DATA IN THIS EXERCISE>
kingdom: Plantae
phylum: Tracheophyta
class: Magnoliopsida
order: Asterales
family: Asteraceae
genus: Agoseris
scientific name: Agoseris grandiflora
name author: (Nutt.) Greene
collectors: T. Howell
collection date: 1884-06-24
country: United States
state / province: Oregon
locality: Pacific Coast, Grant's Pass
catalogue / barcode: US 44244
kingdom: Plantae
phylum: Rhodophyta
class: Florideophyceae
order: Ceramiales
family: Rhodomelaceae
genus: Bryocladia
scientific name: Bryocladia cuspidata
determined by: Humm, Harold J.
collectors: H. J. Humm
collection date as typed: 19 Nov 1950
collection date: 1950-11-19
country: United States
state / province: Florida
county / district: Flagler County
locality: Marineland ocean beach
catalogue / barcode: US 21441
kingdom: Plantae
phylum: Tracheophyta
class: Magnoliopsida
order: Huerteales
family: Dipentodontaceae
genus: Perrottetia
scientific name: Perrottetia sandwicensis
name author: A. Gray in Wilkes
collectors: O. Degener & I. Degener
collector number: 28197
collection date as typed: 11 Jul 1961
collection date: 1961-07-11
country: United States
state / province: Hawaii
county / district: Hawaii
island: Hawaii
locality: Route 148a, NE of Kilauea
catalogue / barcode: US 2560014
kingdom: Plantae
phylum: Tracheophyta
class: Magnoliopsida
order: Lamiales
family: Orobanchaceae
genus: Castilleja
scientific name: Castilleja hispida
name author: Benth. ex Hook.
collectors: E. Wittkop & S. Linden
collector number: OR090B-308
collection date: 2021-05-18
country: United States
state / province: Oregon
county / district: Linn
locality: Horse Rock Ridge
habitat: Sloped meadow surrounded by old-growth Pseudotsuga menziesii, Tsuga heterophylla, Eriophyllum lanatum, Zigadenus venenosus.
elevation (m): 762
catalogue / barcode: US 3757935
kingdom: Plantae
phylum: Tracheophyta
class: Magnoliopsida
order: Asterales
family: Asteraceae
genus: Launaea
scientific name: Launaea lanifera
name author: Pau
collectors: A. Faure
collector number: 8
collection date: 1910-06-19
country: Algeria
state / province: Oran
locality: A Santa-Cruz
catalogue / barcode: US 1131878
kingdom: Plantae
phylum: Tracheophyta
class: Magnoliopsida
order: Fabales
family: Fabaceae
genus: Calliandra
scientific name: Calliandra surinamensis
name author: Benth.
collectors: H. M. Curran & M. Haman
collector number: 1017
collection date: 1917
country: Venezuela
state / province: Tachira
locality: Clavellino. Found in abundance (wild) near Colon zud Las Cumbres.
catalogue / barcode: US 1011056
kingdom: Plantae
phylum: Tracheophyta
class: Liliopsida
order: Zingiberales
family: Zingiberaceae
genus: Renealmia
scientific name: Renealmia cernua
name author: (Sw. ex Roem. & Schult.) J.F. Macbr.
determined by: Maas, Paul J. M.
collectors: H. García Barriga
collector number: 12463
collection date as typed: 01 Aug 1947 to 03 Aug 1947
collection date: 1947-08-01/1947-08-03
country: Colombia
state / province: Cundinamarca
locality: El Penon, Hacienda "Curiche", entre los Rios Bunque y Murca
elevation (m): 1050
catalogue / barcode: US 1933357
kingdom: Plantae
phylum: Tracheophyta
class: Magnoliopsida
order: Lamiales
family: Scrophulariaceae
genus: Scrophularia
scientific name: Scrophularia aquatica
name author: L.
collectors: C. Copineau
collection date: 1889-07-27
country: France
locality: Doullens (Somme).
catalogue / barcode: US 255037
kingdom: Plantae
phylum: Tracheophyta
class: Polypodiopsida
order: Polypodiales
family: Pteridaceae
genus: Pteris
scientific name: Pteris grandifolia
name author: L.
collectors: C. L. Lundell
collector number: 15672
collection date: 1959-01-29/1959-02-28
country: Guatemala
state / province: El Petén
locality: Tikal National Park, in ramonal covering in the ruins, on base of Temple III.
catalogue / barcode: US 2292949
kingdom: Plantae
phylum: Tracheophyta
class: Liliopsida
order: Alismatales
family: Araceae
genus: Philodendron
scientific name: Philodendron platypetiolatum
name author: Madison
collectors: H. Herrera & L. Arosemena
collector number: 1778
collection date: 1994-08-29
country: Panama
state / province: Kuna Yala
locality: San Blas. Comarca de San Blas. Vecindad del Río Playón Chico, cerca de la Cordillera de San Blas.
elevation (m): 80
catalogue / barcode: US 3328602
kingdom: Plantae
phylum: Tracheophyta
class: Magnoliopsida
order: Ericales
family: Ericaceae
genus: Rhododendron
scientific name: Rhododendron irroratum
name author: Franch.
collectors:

WHAT YOU WILL DO>
Present the lines above as a Markdown table with the columns Row and Line, numbering each non-blank line in order and leaving out blank lines.

FINAL RESULT>
| Row | Line |
|---|---|
| 1 | kingdom: Plantae |
| 2 | phylum: Tracheophyta |
| 3 | class: Magnoliopsida |
| 4 | order: Asterales |
| 5 | family: Asteraceae |
| 6 | genus: Agoseris |
| 7 | scientific name: Agoseris grandiflora |
| 8 | name author: (Nutt.) Greene |
| 9 | collectors: T. Howell |
| 10 | collection date: 1884-06-24 |
| 11 | country: United States |
| 12 | state / province: Oregon |
| 13 | locality: Pacific Coast, Grant's Pass |
| 14 | catalogue / barcode: US 44244 |
| 15 | kingdom: Plantae |
| 16 | phylum: Rhodophyta |
| 17 | class: Florideophyceae |
| 18 | order: Ceramiales |
| 19 | family: Rhodomelaceae |
| 20 | genus: Bryocladia |
| 21 | scientific name: Bryocladia cuspidata |
| 22 | determined by: Humm, Harold J. |
| 23 | collectors: H. J. Humm |
| 24 | collection date as typed: 19 Nov 1950 |
| 25 | collection date: 1950-11-19 |
| 26 | country: United States |
| 27 | state / province: Florida |
| 28 | county / district: Flagler County |
| 29 | locality: Marineland ocean beach |
| 30 | catalogue / barcode: US 21441 |
| 31 | kingdom: Plantae |
| 32 | phylum: Tracheophyta |
| 33 | class: Magnoliopsida |
| 34 | order: Huerteales |
| 35 | family: Dipentodontaceae |
| 36 | genus: Perrottetia |
| 37 | scientific name: Perrottetia sandwicensis |
| 38 | name author: A. Gray in Wilkes |
| 39 | collectors: O. Degener & I. Degener |
| 40 | collector number: 28197 |
| 41 | collection date as typed: 11 Jul 1961 |
| 42 | collection date: 1961-07-11 |
| 43 | country: United States |
| 44 | state / province: Hawaii |
| 45 | county / district: Hawaii |
| 46 | island: Hawaii |
| 47 | locality: Route 148a, NE of Kilauea |
| 48 | catalogue / barcode: US 2560014 |
| 49 | kingdom: Plantae |
| 50 | phylum: Tracheophyta |
| 51 | class: Magnoliopsida |
| 52 | order: Lamiales |
| 53 | family: Orobanchaceae |
| 54 | genus: Castilleja |
| 55 | scientific name: Castilleja hispida |
| 56 | name author: Benth. ex Hook. |
| 57 | collectors: E. Wittkop & S. Linden |
| 58 | collector number: OR090B-308 |
| 59 | collection date: 2021-05-18 |
| 60 | country: United States |
| 61 | state / province: Oregon |
| 62 | county / district: Linn |
| 63 | locality: Horse Rock Ridge |
| 64 | habitat: Sloped meadow surrounded by old-growth Pseudotsuga menziesii, Tsuga heterophylla, Eriophyllum lanatum, Zigadenus venenosus. |
| 65 | elevation (m): 762 |
| 66 | catalogue / barcode: US 3757935 |
| 67 | kingdom: Plantae |
| 68 | phylum: Tracheophyta |
| 69 | class: Magnoliopsida |
| 70 | order: Asterales |
| 71 | family: Asteraceae |
| 72 | genus: Launaea |
| 73 | scientific name: Launaea lanifera |
| 74 | name author: Pau |
| 75 | collectors: A. Faure |
| 76 | collector number: 8 |
| 77 | collection date: 1910-06-19 |
| 78 | country: Algeria |
| 79 | state / province: Oran |
| 80 | locality: A Santa-Cruz |
| 81 | catalogue / barcode: US 1131878 |
| 82 | kingdom: Plantae |
| 83 | phylum: Tracheophyta |
| 84 | class: Magnoliopsida |
| 85 | order: Fabales |
| 86 | family: Fabaceae |
| 87 | genus: Calliandra |
| 88 | scientific name: Calliandra surinamensis |
| 89 | name author: Benth. |
| 90 | collectors: H. M. Curran & M. Haman |
| 91 | collector number: 1017 |
| 92 | collection date: 1917 |
| 93 | country: Venezuela |
| 94 | state / province: Tachira |
| 95 | locality: Clavellino. Found in abundance (wild) near Colon zud Las Cumbres. |
| 96 | catalogue / barcode: US 1011056 |
| 97 | kingdom: Plantae |
| 98 | phylum: Tracheophyta |
| 99 | class: Liliopsida |
| 100 | order: Zingiberales |
| 101 | family: Zingiberaceae |
| 102 | genus: Renealmia |
| 103 | scientific name: Renealmia cernua |
| 104 | name author: (Sw. ex Roem. & Schult.) J.F. Macbr. |
| 105 | determined by: Maas, Paul J. M. |
| 106 | collectors: H. García Barriga |
| 107 | collector number: 12463 |
| 108 | collection date as typed: 01 Aug 1947 to 03 Aug 1947 |
| 109 | collection date: 1947-08-01/1947-08-03 |
| 110 | country: Colombia |
| 111 | state / province: Cundinamarca |
| 112 | locality: El Penon, Hacienda "Curiche", entre los Rios Bunque y Murca |
| 113 | elevation (m): 1050 |
| 114 | catalogue / barcode: US 1933357 |
| 115 | kingdom: Plantae |
| 116 | phylum: Tracheophyta |
| 117 | class: Magnoliopsida |
| 118 | order: Lamiales |
| 119 | family: Scrophulariaceae |
| 120 | genus: Scrophularia |
| 121 | scientific name: Scrophularia aquatica |
| 122 | name author: L. |
| 123 | collectors: C. Copineau |
| 124 | collection date: 1889-07-27 |
| 125 | country: France |
| 126 | locality: Doullens (Somme). |
| 127 | catalogue / barcode: US 255037 |
| 128 | kingdom: Plantae |
| 129 | phylum: Tracheophyta |
| 130 | class: Polypodiopsida |
| 131 | order: Polypodiales |
| 132 | family: Pteridaceae |
| 133 | genus: Pteris |
| 134 | scientific name: Pteris grandifolia |
| 135 | name author: L. |
| 136 | collectors: C. L. Lundell |
| 137 | collector number: 15672 |
| 138 | collection date: 1959-01-29/1959-02-28 |
| 139 | country: Guatemala |
| 140 | state / province: El Petén |
| 141 | locality: Tikal National Park, in ramonal covering in the ruins, on base of Temple III. |
| 142 | catalogue / barcode: US 2292949 |
| 143 | kingdom: Plantae |
| 144 | phylum: Tracheophyta |
| 145 | class: Liliopsida |
| 146 | order: Alismatales |
| 147 | family: Araceae |
| 148 | genus: Philodendron |
| 149 | scientific name: Philodendron platypetiolatum |
| 150 | name author: Madison |
| 151 | collectors: H. Herrera & L. Arosemena |
| 152 | collector number: 1778 |
| 153 | collection date: 1994-08-29 |
| 154 | country: Panama |
| 155 | state / province: Kuna Yala |
| 156 | locality: San Blas. Comarca de San Blas. Vecindad del Río Playón Chico, cerca de la Cordillera de San Blas. |
| 157 | elevation (m): 80 |
| 158 | catalogue / barcode: US 3328602 |
| 159 | kingdom: Plantae |
| 160 | phylum: Tracheophyta |
| 161 | class: Magnoliopsida |
| 162 | order: Ericales |
| 163 | family: Ericaceae |
| 164 | genus: Rhododendron |
| 165 | scientific name: Rhododendron irroratum |
| 166 | name author: Franch. |
| 167 | collectors: |